- **WHAT YOU HAVE TO DO**
Show every line from the rows below that contains the string "shown", copying each one in full.

========================================================================

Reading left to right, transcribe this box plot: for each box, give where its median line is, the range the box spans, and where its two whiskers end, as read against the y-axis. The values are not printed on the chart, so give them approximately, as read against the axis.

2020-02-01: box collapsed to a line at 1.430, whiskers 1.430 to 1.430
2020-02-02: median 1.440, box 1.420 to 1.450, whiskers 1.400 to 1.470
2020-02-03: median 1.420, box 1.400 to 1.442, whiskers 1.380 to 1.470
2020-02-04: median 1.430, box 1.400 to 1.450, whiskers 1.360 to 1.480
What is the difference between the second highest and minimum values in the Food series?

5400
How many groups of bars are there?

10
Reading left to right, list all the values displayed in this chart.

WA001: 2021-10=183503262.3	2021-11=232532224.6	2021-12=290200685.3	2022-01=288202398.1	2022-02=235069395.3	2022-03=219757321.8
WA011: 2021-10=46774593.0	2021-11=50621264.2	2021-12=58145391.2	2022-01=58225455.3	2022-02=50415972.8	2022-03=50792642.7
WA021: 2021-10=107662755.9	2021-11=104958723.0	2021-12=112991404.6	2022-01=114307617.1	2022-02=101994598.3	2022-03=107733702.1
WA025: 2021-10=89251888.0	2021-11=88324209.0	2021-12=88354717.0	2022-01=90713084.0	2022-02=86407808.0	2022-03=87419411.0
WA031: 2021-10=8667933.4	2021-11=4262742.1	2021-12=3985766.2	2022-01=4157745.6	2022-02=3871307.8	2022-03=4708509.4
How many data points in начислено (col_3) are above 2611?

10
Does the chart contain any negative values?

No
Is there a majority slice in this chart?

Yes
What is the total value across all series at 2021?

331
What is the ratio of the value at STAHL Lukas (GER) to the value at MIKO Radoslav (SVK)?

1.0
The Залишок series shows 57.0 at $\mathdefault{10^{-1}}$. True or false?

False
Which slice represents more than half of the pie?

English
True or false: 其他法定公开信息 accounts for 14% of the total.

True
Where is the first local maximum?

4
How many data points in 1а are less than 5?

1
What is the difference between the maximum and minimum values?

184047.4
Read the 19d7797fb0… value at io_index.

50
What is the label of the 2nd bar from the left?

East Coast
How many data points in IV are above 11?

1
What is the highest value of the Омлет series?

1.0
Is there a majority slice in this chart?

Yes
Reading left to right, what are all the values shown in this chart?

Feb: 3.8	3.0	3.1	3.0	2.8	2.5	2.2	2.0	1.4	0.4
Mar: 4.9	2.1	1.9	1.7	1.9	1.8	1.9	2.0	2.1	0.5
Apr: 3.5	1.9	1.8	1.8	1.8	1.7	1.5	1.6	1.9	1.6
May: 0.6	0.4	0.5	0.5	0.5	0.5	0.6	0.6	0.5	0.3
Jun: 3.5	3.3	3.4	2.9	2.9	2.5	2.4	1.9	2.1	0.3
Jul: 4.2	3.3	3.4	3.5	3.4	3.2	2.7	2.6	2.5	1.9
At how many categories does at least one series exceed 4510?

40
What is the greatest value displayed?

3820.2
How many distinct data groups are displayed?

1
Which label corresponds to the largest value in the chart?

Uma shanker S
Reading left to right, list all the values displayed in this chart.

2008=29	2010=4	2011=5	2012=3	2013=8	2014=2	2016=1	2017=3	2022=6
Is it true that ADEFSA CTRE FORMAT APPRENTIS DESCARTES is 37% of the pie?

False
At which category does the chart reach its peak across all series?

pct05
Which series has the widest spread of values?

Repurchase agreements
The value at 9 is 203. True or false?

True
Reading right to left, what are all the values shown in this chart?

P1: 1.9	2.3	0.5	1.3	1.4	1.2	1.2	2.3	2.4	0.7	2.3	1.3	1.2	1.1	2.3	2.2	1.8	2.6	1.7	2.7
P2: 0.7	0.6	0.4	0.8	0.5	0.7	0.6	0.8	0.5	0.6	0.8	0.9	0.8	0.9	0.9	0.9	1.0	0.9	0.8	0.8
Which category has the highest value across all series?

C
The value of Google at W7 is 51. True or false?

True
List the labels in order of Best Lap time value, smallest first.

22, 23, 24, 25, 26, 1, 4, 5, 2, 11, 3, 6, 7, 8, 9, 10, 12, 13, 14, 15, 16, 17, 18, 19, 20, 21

========================================================================

- **PROBLEM SOLUTION**
Reading left to right, what are all the values shown in this chart?
Reading right to left, what are all the values shown in this chart?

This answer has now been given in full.